The central tendon of the diaphragm is a thin but strong aponeurosis of closely interwoven fibres situated near the centre of the muscle, but closer to the front of the thorax, so that the posterior muscular fibres are longer. In the centre it lies immediately below the pericardium, with which it is partially blended. Its shape is trifoliate. The middle, or anterior, leaf has the form of an equilateral triangle with the apex directed towards the xiphoid process. The right and left folia are tongue-shaped and curve laterally and backwards, the left being a little narrower. The central area of the tendon consists of four well-marked diagonal bands fanning out from a thick central node where compressed tendinous strands decussate in front of the oesophagus and to the left of the vena cava.

APERTURES

A number of structures pass between the thorax and abdomen via apertures in the diaphragm. There are three large openings, for the aorta, oesophagus and inferior vena cava, and a number of smaller ones (Fig. 58.2).

The aortic aperture is the lowest and most posterior of the large openings, and is found at the level of the lower border of the twelfth thoracic vertebra and the thoracolumbar intervertebral disc, slightly to the left of the midline. It is an osseo-aponeurotic opening defined by the diaphragmatic crura laterally, the vertebral column posteriorly and the diaphragm anteriorly. Strictly speaking, it lies behind the diaphragm and its median arcuate ligament (when present). Occasionally, some tendinous fibres from the medial parts of the crura also pass behind the aorta, converting the opening into a fibrous ring. The aortic opening transmits the aorta, thoracic duct, lymphatic trunks from the lower posterior thoracic wall and, sometimes, the azygos and hemiazygos veins.

The oesophageal aperture is located at the level of the tenth thoracic vertebra, above, in front and a little to the left of, the aortic opening.

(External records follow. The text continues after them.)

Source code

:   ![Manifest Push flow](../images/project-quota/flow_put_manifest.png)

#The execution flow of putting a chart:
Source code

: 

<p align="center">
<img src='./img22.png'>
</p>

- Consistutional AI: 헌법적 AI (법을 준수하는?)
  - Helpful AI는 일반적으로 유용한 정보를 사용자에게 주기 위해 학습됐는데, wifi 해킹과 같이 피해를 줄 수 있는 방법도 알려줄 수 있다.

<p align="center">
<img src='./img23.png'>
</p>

It transmits the oesophagus, gastric nerves, oesophageal branches of the left gastric vessels and some lymphatic vessels. The elliptical opening has a slightly oblique long axis, and is bounded by muscle fibres that originate in the medial part of the right crus and cross the midline, forming a ‘chimney’ approximately 2.5 cm long, which accommodates the terminal portions of the oesophagus. The outermost fibres run in a craniocaudal direction, and the innermost fibres are arranged circumferentially. There is no direct continuity between the oesophageal wall and the muscle around the oesophageal opening. The fascia on the inferior surface of the diaphragm is continuous with the transversalis fascia and is rich in elastic fibres. It extends upwards into the opening as a flattened cone to blend with the wall of the oesophagus 2–3 cm above the oesophago-gastric (squamocolumnar) junction. Some of its elastic fibres penetrate to the submucosa of the oesophagus. This peri-oesophageal areolar tissue is referred to as the phreno-oesophageal ligament. It connects the oesophagus flexibly to the diaphragm, permitting some freedom of movement during swallowing and ventilation while at the same time limiting upward displacement of the oesophagus.

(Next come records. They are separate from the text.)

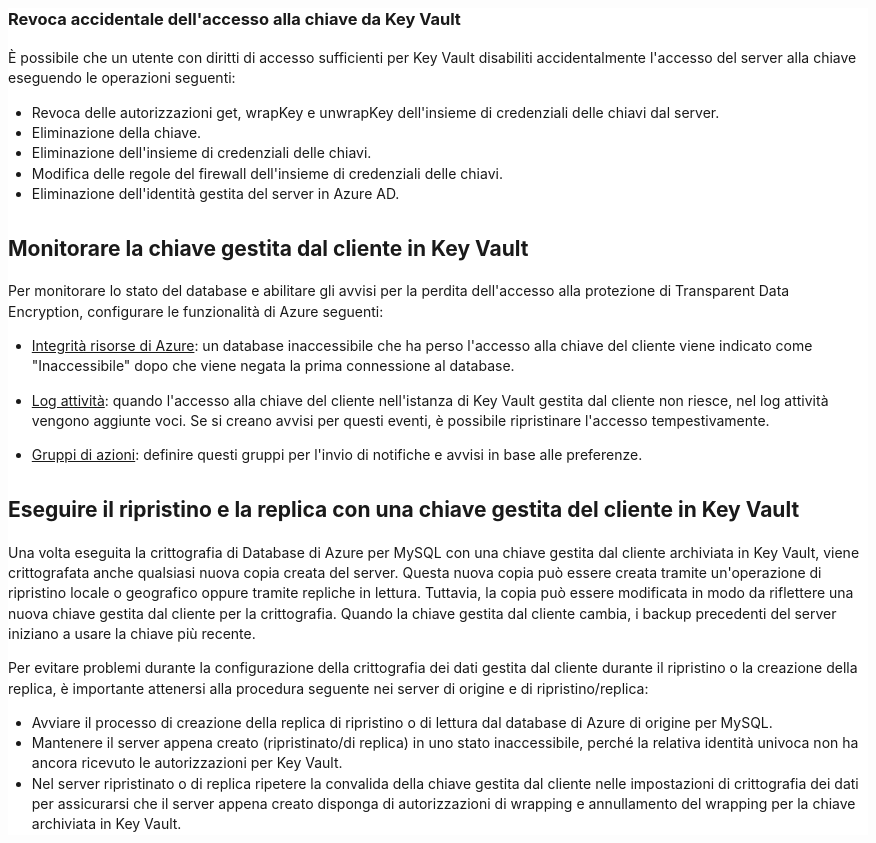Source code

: ### <a name="accidental-key-access-revocation-from-key-vault"></a>Revoca accidentale dell'accesso alla chiave da Key Vault

È possibile che un utente con diritti di accesso sufficienti per Key Vault disabiliti accidentalmente l'accesso del server alla chiave eseguendo le operazioni seguenti:

* Revoca delle autorizzazioni get, wrapKey e unwrapKey dell'insieme di credenziali delle chiavi dal server.
* Eliminazione della chiave.
* Eliminazione dell'insieme di credenziali delle chiavi.
* Modifica delle regole del firewall dell'insieme di credenziali delle chiavi.
* Eliminazione dell'identità gestita del server in Azure AD.

## <a name="monitor-the-customer-managed-key-in-key-vault"></a>Monitorare la chiave gestita dal cliente in Key Vault

Per monitorare lo stato del database e abilitare gli avvisi per la perdita dell'accesso alla protezione di Transparent Data Encryption, configurare le funzionalità di Azure seguenti:

* [Integrità risorse di Azure](../service-health/resource-health-overview.md): un database inaccessibile che ha perso l'accesso alla chiave del cliente viene indicato come "Inaccessibile" dopo che viene negata la prima connessione al database.
* [Log attività](../service-health/alerts-activity-log-service-notifications-portal.md): quando l'accesso alla chiave del cliente nell'istanza di Key Vault gestita dal cliente non riesce, nel log attività vengono aggiunte voci. Se si creano avvisi per questi eventi, è possibile ripristinare l'accesso tempestivamente.

* [Gruppi di azioni](../azure-monitor/alerts/action-groups.md): definire questi gruppi per l'invio di notifiche e avvisi in base alle preferenze.

## <a name="restore-and-replicate-with-a-customers-managed-key-in-key-vault"></a>Eseguire il ripristino e la replica con una chiave gestita del cliente in Key Vault

Una volta eseguita la crittografia di Database di Azure per MySQL con una chiave gestita dal cliente archiviata in Key Vault, viene crittografata anche qualsiasi nuova copia creata del server. Questa nuova copia può essere creata tramite un'operazione di ripristino locale o geografico oppure tramite repliche in lettura. Tuttavia, la copia può essere modificata in modo da riflettere una nuova chiave gestita dal cliente per la crittografia. Quando la chiave gestita dal cliente cambia, i backup precedenti del server iniziano a usare la chiave più recente.

Per evitare problemi durante la configurazione della crittografia dei dati gestita dal cliente durante il ripristino o la creazione della replica, è importante attenersi alla procedura seguente nei server di origine e di ripristino/replica:

* Avviare il processo di creazione della replica di ripristino o di lettura dal database di Azure di origine per MySQL.
* Mantenere il server appena creato (ripristinato/di replica) in uno stato inaccessibile, perché la relativa identità univoca non ha ancora ricevuto le autorizzazioni per Key Vault.
* Nel server ripristinato o di replica ripetere la convalida della chiave gestita dal cliente nelle impostazioni di crittografia dei dati per assicurarsi che il server appena creato disponga di autorizzazioni di wrapping e annullamento del wrapping per la chiave archiviata in Key Vault.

The vena caval aperture, the highest of the three large openings, lies at about the level of the disc between the eighth and ninth thoracic vertebrae. It is quadrilateral, and located at the junction of the right leaf with the central area of the tendon, and so its margins are aponeurotic. It is traversed by the inferior vena cava, which adheres to the margin of the opening, and by some branches of the right phrenic nerve.

There are two lesser apertures in each crus: one transmits the greater, and the other the lesser, splanchnic nerve. The ganglionated sympathetic trunks usually enter the abdominal cavity behind the diaphragm, deep to the medial arcuate ligament. Openings for minute veins frequently occur in the central tendon.

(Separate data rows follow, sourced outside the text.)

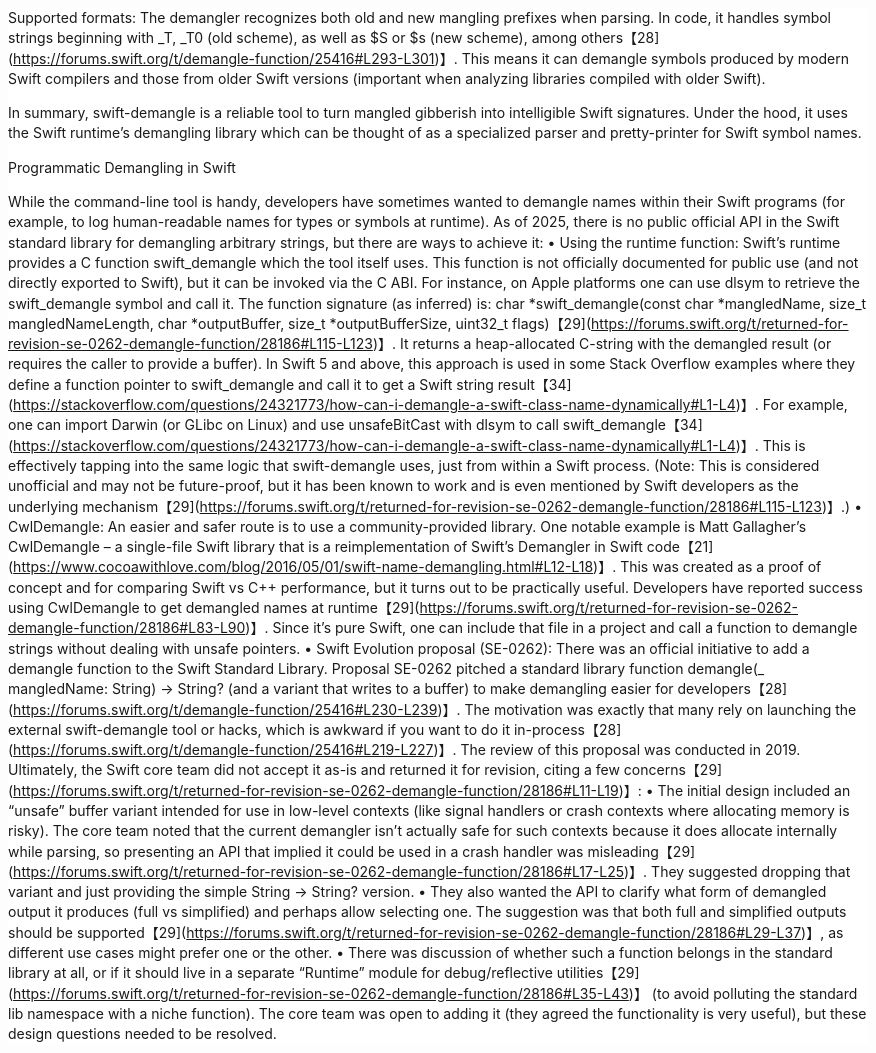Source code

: Supported formats: The demangler recognizes both old and new mangling prefixes when parsing. In code, it handles symbol strings beginning with _T, _T0 (old scheme), as well as $S or $s (new scheme), among others【28](https://forums.swift.org/t/demangle-function/25416#L293-L301)】. This means it can demangle symbols produced by modern Swift compilers and those from older Swift versions (important when analyzing libraries compiled with older Swift).

In summary, swift-demangle is a reliable tool to turn mangled gibberish into intelligible Swift signatures. Under the hood, it uses the Swift runtime’s demangling library which can be thought of as a specialized parser and pretty-printer for Swift symbol names.

Programmatic Demangling in Swift

While the command-line tool is handy, developers have sometimes wanted to demangle names within their Swift programs (for example, to log human-readable names for types or symbols at runtime). As of 2025, there is no public official API in the Swift standard library for demangling arbitrary strings, but there are ways to achieve it:
	•	Using the runtime function: Swift’s runtime provides a C function swift_demangle which the tool itself uses. This function is not officially documented for public use (and not directly exported to Swift), but it can be invoked via the C ABI. For instance, on Apple platforms one can use dlsym to retrieve the swift_demangle symbol and call it. The function signature (as inferred) is: char *swift_demangle(const char *mangledName, size_t mangledNameLength, char *outputBuffer, size_t *outputBufferSize, uint32_t flags)【29](https://forums.swift.org/t/returned-for-revision-se-0262-demangle-function/28186#L115-L123)】. It returns a heap-allocated C-string with the demangled result (or requires the caller to provide a buffer). In Swift 5 and above, this approach is used in some Stack Overflow examples where they define a function pointer to swift_demangle and call it to get a Swift string result【34](https://stackoverflow.com/questions/24321773/how-can-i-demangle-a-swift-class-name-dynamically#L1-L4)】. For example, one can import Darwin (or GLibc on Linux) and use unsafeBitCast with dlsym to call swift_demangle【34](https://stackoverflow.com/questions/24321773/how-can-i-demangle-a-swift-class-name-dynamically#L1-L4)】. This is effectively tapping into the same logic that swift-demangle uses, just from within a Swift process. (Note: This is considered unofficial and may not be future-proof, but it has been known to work and is even mentioned by Swift developers as the underlying mechanism【29](https://forums.swift.org/t/returned-for-revision-se-0262-demangle-function/28186#L115-L123)】.)
	•	CwlDemangle: An easier and safer route is to use a community-provided library. One notable example is Matt Gallagher’s CwlDemangle – a single-file Swift library that is a reimplementation of Swift’s Demangler in Swift code【21](https://www.cocoawithlove.com/blog/2016/05/01/swift-name-demangling.html#L12-L18)】. This was created as a proof of concept and for comparing Swift vs C++ performance, but it turns out to be practically useful. Developers have reported success using CwlDemangle to get demangled names at runtime【29](https://forums.swift.org/t/returned-for-revision-se-0262-demangle-function/28186#L83-L90)】. Since it’s pure Swift, one can include that file in a project and call a function to demangle strings without dealing with unsafe pointers.
	•	Swift Evolution proposal (SE-0262): There was an official initiative to add a demangle function to the Swift Standard Library. Proposal SE-0262 pitched a standard library function demangle(_ mangledName: String) -> String? (and a variant that writes to a buffer) to make demangling easier for developers【28](https://forums.swift.org/t/demangle-function/25416#L230-L239)】. The motivation was exactly that many rely on launching the external swift-demangle tool or hacks, which is awkward if you want to do it in-process【28](https://forums.swift.org/t/demangle-function/25416#L219-L227)】. The review of this proposal was conducted in 2019. Ultimately, the Swift core team did not accept it as-is and returned it for revision, citing a few concerns【29](https://forums.swift.org/t/returned-for-revision-se-0262-demangle-function/28186#L11-L19)】:
	•	The initial design included an “unsafe” buffer variant intended for use in low-level contexts (like signal handlers or crash contexts where allocating memory is risky). The core team noted that the current demangler isn’t actually safe for such contexts because it does allocate internally while parsing, so presenting an API that implied it could be used in a crash handler was misleading【29](https://forums.swift.org/t/returned-for-revision-se-0262-demangle-function/28186#L17-L25)】. They suggested dropping that variant and just providing the simple String -> String? version.
	•	They also wanted the API to clarify what form of demangled output it produces (full vs simplified) and perhaps allow selecting one. The suggestion was that both full and simplified outputs should be supported【29](https://forums.swift.org/t/returned-for-revision-se-0262-demangle-function/28186#L29-L37)】, as different use cases might prefer one or the other.
	•	There was discussion of whether such a function belongs in the standard library at all, or if it should live in a separate “Runtime” module for debug/reflective utilities【29](https://forums.swift.org/t/returned-for-revision-se-0262-demangle-function/28186#L35-L43)】 (to avoid polluting the standard lib namespace with a niche function). The core team was open to adding it (they agreed the functionality is very useful), but these design questions needed to be resolved.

On each side of the diaphragm there are small areas where the muscle fibres are replaced by areolar tissue. One, between the sternal and costal parts, contains the superior epigastric branch of the internal thoracic artery and some lymph vessels from the abdominal wall and convex surface of the liver. The other, between the costal part and the fibres that spring from the lateral arcuate ligament, is less constant; when it is present, the posterosuperior surface of the kidney is separated from the pleura only by areolar tissue.